Watson’s latest legal journey started July 21 in Nuuk, Greenland, when he was arrested aboard his foundation’s ship, the John Paul DeJoria.
His arrest and extradition appear to be tied to alleged actions in 2010 against the Japanese whaling vessel Shonan Maru 2.
For the past several decades, Watson has been known to take severe measures, including the ramming and disabling of whaling ships, to stop the commercial harvesting of whales. Many of the ships were from Japan. He also gained further notoriety as the focus of the reality TV series “Whale Wars.”
The John Paul DeJoria’s captain, Lockhart MacLean, said it made a regular stop for provisions when Danish national police came aboard after a friendly visit by Greenlandic police. Greenland is a territory of Denmark.
“So, these were police that had been flown in from Copenhagen, came on board, and they had a very different attitude,” MacLean said. “They’re much more, much more aggressive and firm, and obviously, within a few minutes, they had taken Paul Watson in cuffs into a van, off the ship.”
MacLean said the ship will continue to travel via the Panama Canal into the Pacific Ocean in an effort to stop Japanese whaling.
Watson, a 73-year-old Canadian American, has been arrested many times.
Among the original members of Greenpeace, created in 1972 in Vancouver, he split from that organization five years later to form the Sea Shepherd Conservation Society. Under that group, he garnered worldwide headlines for ramming whaling ships at sea. He formed the Captain Paul Watson Foundation in 2022.
Rex Weyler was the director of the original Greenpeace and co-founded Greenpeace International in 1979.
He says Watson’s arrests usually strengthen his cause.

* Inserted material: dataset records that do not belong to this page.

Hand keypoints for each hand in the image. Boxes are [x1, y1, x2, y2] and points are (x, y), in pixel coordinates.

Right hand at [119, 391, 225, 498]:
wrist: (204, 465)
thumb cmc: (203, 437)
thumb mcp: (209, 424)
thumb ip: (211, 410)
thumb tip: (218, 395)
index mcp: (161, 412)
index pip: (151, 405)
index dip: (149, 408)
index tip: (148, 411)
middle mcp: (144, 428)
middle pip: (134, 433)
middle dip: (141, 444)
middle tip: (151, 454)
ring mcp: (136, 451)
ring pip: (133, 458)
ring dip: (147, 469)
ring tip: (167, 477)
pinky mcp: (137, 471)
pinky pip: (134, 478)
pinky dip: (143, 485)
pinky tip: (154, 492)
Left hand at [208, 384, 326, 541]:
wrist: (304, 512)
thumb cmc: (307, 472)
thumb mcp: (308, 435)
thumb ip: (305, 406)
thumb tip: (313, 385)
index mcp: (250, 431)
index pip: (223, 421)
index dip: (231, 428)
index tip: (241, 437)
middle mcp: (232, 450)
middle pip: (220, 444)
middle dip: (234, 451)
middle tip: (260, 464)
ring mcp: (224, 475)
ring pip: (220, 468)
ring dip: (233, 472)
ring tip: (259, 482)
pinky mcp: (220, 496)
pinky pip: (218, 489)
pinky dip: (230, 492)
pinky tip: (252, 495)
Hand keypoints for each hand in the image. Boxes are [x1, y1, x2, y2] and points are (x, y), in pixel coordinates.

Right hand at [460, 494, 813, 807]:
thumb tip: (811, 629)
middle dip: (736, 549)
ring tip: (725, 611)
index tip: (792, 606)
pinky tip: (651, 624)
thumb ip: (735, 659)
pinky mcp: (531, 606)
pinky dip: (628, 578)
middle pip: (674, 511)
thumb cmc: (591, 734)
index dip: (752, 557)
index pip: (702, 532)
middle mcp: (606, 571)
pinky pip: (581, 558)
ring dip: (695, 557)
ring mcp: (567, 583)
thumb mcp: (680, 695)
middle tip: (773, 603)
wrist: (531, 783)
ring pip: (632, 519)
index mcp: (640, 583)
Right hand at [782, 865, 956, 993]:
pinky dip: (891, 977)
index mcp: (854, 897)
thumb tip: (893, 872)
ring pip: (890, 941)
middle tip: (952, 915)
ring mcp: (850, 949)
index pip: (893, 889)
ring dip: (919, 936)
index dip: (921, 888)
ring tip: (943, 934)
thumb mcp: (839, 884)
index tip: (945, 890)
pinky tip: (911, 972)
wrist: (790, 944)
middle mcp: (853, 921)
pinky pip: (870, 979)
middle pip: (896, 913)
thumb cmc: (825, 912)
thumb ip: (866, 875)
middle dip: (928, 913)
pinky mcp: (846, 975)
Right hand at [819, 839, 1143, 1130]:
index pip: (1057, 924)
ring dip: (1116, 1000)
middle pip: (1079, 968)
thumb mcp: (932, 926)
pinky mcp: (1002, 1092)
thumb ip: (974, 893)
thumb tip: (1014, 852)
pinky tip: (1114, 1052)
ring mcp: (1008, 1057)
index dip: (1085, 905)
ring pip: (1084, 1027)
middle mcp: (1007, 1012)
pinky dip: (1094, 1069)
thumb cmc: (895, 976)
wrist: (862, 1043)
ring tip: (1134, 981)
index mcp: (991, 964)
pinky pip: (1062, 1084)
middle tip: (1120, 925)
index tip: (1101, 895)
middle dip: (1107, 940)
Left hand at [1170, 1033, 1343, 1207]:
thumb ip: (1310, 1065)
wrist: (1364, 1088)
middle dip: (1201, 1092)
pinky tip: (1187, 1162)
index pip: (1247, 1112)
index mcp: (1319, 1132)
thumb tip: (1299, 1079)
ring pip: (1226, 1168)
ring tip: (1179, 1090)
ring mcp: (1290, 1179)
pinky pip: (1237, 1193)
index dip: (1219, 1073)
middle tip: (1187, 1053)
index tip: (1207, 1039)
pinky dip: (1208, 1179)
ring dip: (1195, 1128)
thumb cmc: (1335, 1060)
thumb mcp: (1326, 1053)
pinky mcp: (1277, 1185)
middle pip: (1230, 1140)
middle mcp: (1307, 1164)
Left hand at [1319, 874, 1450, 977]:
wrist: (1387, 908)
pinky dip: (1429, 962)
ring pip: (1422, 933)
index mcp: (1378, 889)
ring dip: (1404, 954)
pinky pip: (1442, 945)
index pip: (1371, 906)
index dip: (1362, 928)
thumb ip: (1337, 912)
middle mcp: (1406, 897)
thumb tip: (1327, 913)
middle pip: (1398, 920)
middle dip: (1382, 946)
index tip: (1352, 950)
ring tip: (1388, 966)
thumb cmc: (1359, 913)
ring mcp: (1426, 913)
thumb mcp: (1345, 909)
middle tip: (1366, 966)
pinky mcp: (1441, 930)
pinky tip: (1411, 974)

“Paul Watson being arrested is one of his tactics, and it was one of our tactics at Greenpeace, which is to challenge what the whalers or sealers or other extractors of ecological resources were doing,” Weyler said. “And if they wanted to arrest us, that’s fine, because when they arrest us, it only heightens the story. And that’s what we’re trying to do.”
For Teale Phelps Bondaroff, research director of OceansAsia, Watson’s arrest was a surprise. Bondaroff, who has worked for Sea Shepherd in the past, said the arrest shows that commercial harvesting of whales still exists.

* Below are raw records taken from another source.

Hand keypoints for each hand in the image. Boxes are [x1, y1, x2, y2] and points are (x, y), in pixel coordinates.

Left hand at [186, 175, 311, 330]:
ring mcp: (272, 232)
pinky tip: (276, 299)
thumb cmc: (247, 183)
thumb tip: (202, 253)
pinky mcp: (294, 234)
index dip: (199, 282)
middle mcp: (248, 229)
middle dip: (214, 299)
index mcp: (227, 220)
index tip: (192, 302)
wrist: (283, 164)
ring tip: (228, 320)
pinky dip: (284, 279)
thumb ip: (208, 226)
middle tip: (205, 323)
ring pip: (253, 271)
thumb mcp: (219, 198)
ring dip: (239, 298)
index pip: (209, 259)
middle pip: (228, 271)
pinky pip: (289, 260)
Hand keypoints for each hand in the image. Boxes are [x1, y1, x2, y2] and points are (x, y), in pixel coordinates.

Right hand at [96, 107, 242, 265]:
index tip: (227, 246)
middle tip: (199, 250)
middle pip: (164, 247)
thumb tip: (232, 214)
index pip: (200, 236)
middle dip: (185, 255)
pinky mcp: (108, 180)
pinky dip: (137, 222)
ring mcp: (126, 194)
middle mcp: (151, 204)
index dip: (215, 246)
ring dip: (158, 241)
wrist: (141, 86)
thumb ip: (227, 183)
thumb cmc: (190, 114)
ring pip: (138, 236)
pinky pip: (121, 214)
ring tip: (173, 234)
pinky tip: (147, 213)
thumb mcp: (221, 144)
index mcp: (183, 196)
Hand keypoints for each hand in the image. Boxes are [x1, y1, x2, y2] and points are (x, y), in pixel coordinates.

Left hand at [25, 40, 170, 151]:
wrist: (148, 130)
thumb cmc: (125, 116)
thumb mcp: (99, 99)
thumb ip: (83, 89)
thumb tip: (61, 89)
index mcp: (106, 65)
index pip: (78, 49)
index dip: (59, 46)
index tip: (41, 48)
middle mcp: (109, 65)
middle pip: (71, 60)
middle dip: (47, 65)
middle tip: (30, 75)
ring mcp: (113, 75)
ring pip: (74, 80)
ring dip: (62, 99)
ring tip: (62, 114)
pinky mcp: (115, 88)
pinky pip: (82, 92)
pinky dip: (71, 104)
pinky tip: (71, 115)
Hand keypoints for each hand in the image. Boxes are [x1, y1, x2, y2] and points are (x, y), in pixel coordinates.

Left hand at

“Anything like this draws attention to the issue. One of the things I find is interesting is a lot of folks, when you talk about whaling, see it as something of the past and aren’t aware of the fact that there are still countries that are whaling today,” Bondaroff said.
MacLean said because of Watson’s age, a 15-year prison sentence in Japan would amount to a life sentence. He hopes that a freed Watson will manage to rejoin them on their campaign against Japanese whaling.
The Japanese Foreign Ministry was asked to comment on this story through the Japanese Embassy in Ottawa but did not respond.